Kim Jong-nam’s body returned to North Korea: China
Remains of half-brother of leader Kim Jong-un arrived in Pyongyang, apparently accompanied by three men initially named as suspects in his murder
The body of the assassinated half-brother of North Korean leader Kim Jong-un arrived in Pyongyang on Friday, apparently accompanied by three men initially named by Malaysian police as suspects in his murder.
Kim Jong-nam was attacked with the lethal nerve agent VX on February 13 in Kuala Lumpur airport, in an audacious Cold War-style operation that triggered a diplomatic row between Malaysia and North Korea.
Malaysian national police chief Khalid Abu Bakar said three North Koreans wanted for questioning had finally been interviewed and allowed to leave on the same plane carrying Kim’s body.
“We have obtained whatever we want from them… we are satisfied,” Bakar said. The three had been holed up in the North Korean embassy in Kuala Lumpur for weeks.
Malaysian police had named eight North Koreans they wanted to question in the case, including the three given safe passage to leave.
Television footage obtained by Reuters from Japanese media showed Hyon Kwang-song, the second secretary at the North Korean embassy in Kuala Lumpur, and Kim Uk-il, a North Korean state airline employee on the flight from Kuala Lumpur to Beijing.

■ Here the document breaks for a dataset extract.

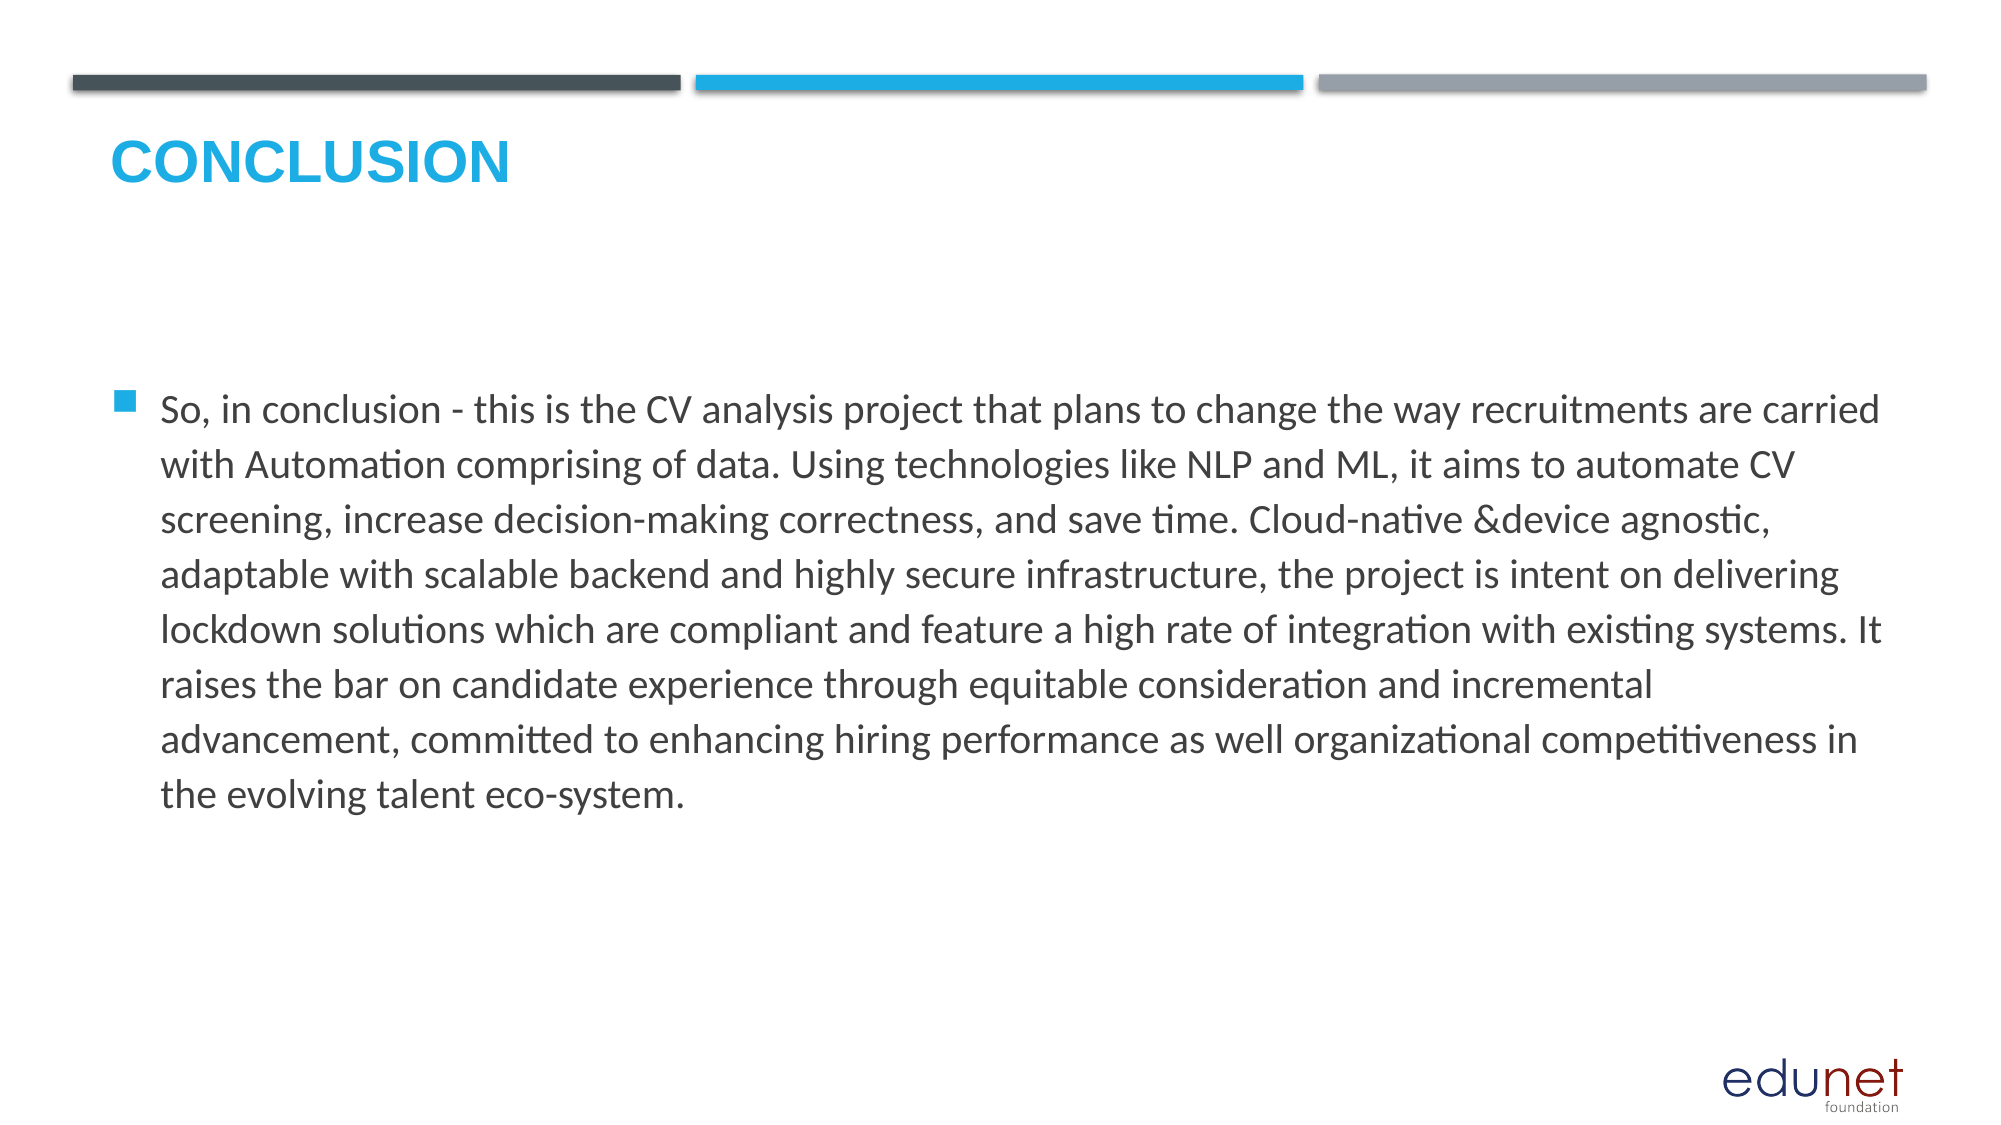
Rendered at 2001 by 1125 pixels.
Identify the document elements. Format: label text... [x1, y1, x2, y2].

list So, in conclusion - this is the CV analysis project that plans to change the way recruitments are carried with Automation comprising of data. Using technologies like NLP and ML, it aims to automate CV screening, increase decision-making correctness, and save time. Cloud-native &device agnostic, adaptable with scalable backend and highly secure infrastructure, the project is intent on delivering lockdown solutions which are compliant and feature a high rate of integration with existing systems. It raises the bar on candidate experience through equitable consideration and incremental advancement, committed to enhancing hiring performance as well organizational competitiveness in the evolving talent eco-system. [95, 213, 1905, 981]
picture [1719, 1056, 1905, 1116]
title Conclusion [95, 115, 1905, 203]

The police chief confirmed they were accompanied by compatriot Ri Ji- u, also known as James, who had been hiding with them at the North Korean embassy in Kuala Lumpur.

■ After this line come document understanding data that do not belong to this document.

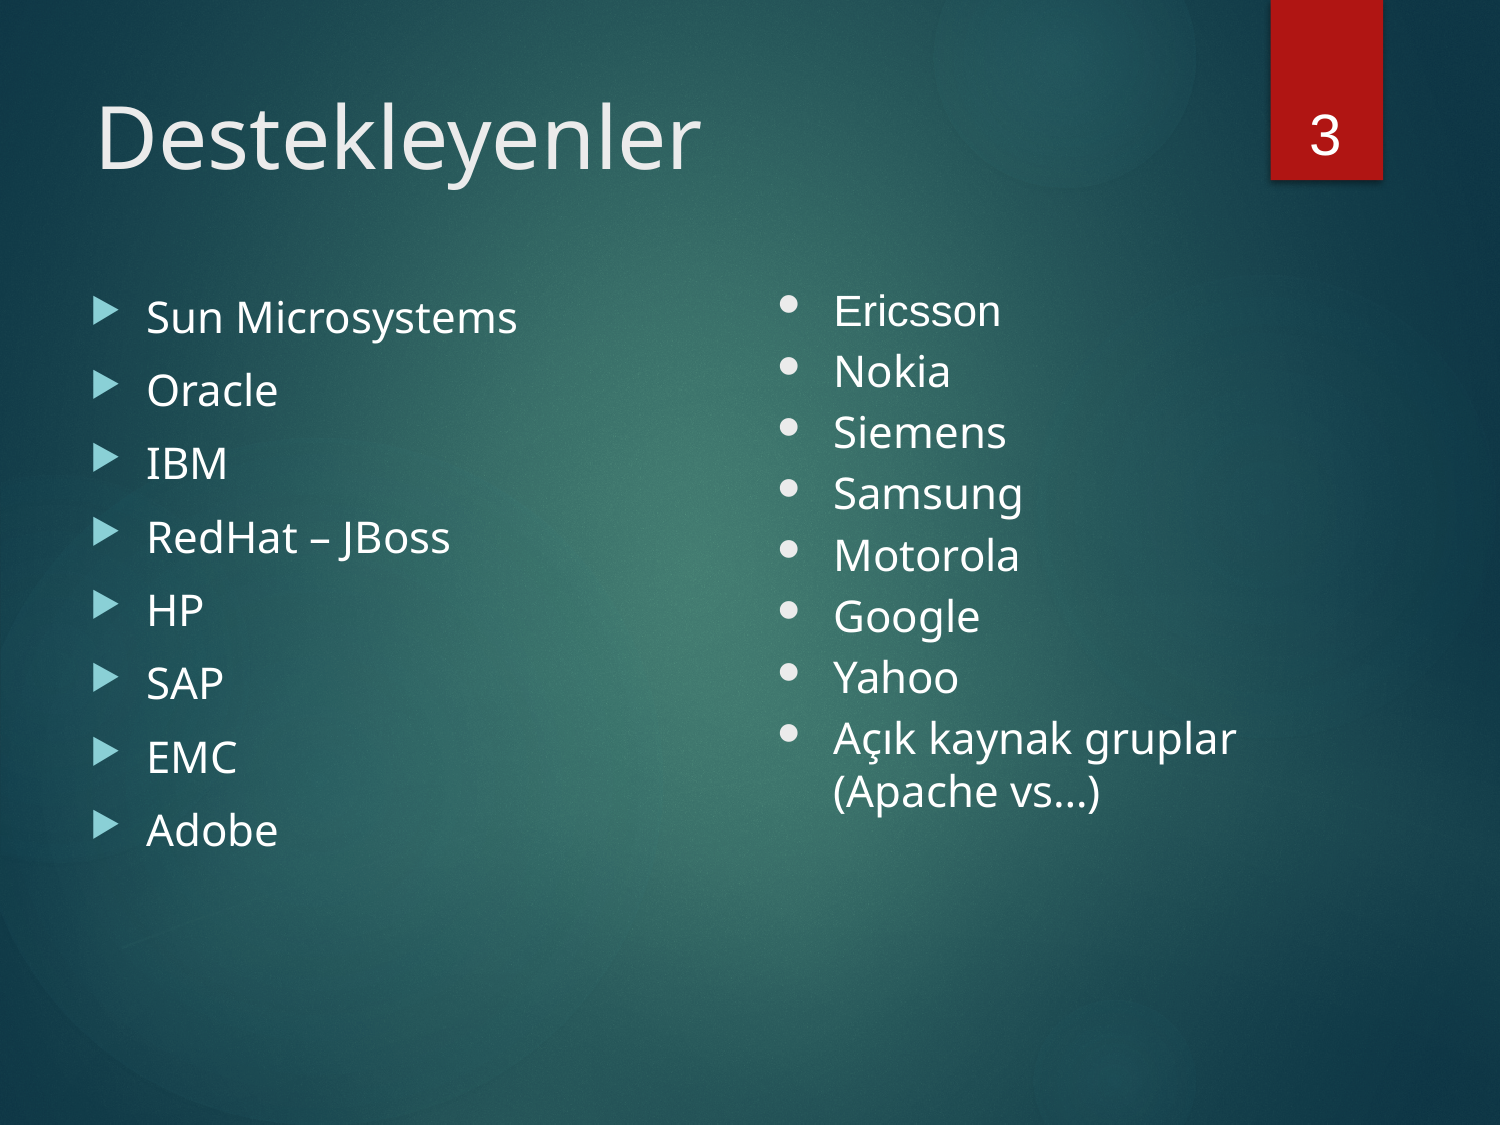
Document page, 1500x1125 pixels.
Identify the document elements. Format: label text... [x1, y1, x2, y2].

list Sun Microsystems Oracle IBM RedHat – JBoss HP SAP EMC Adobe [75, 282, 675, 1006]
title Destekleyenler [79, 74, 1237, 304]
slide_number 3 [1273, 48, 1378, 175]
text_box Ericsson Nokia Siemens Samsung Motorola Google Yahoo Açık kaynak gruplar (Apache vs…) [762, 274, 1363, 1012]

China confirmed that the body had arrived in Pyongyang – after transiting through Beijing – along with “relevant” North Korean nationals.
Both countries expelled each other’s ambassadors and barred their citizens from leaving, in a bitter standoff over the killing.
But late Thursday, Kuala Lumpur said it had agreed to send back the body to the North in exchange for nine of its citizens, who were returned to Malaysia early on Friday.
Malaysia’s police chief said the three North Koreans had been wanted for questioning because they were seen on CCTV near the airport attack.
“In the beginning we said we would like them to assist in the investigation and we have allowed them to go,” Khalid said in Kuala Lumpur.
He said police still wanted to question four other suspects believed to be in North Korea.
Malaysia had been waiting for family to claim the body and Khalid hinted that the North’s leader himself could have written the letter to claim the body. “Legally, Kim Jong-un is next of kin,” he said.
China’s foreign ministry spokesman Lu Kang told a regular press briefing that Beijing “offered necessary assistance to the transit of the body.”
Embarrassment to Pyongyang
The murder in Kuala Lumpur removed a potential claimant to the Kim throne – he was late leader Kim Jong-il’s first-born – who was an embarrassment to Pyongyang.
South Korea has blamed the North for the brazen killing, citing what they say was a standing order from Kim Jong-un to murder his exiled and estranged half-brother.
But the North denies this and denounced Malaysia’s investigation into the death as an attempt to smear the secretive regime.
It had insisted that the man, who it has not named, died of a heart attack.
Two women – one Vietnamese and one Indonesian – have been arrested and charged with the murder. Airport CCTV footage shows them approaching the 45-year-old victim and apparently smearing his face with a piece of cloth.
Malaysia’s Prime Minister Najib Razak announced the body swap deal late Thursday, saying his government had “worked intensively behind the scenes” to reach an agreement.
He said the coroner approved release of Kim’s body after completion of the autopsy and receipt of a letter from his family requesting the remains be returned to North Korea.
Malaysia however has officially confirmed his identity using DNA evidence.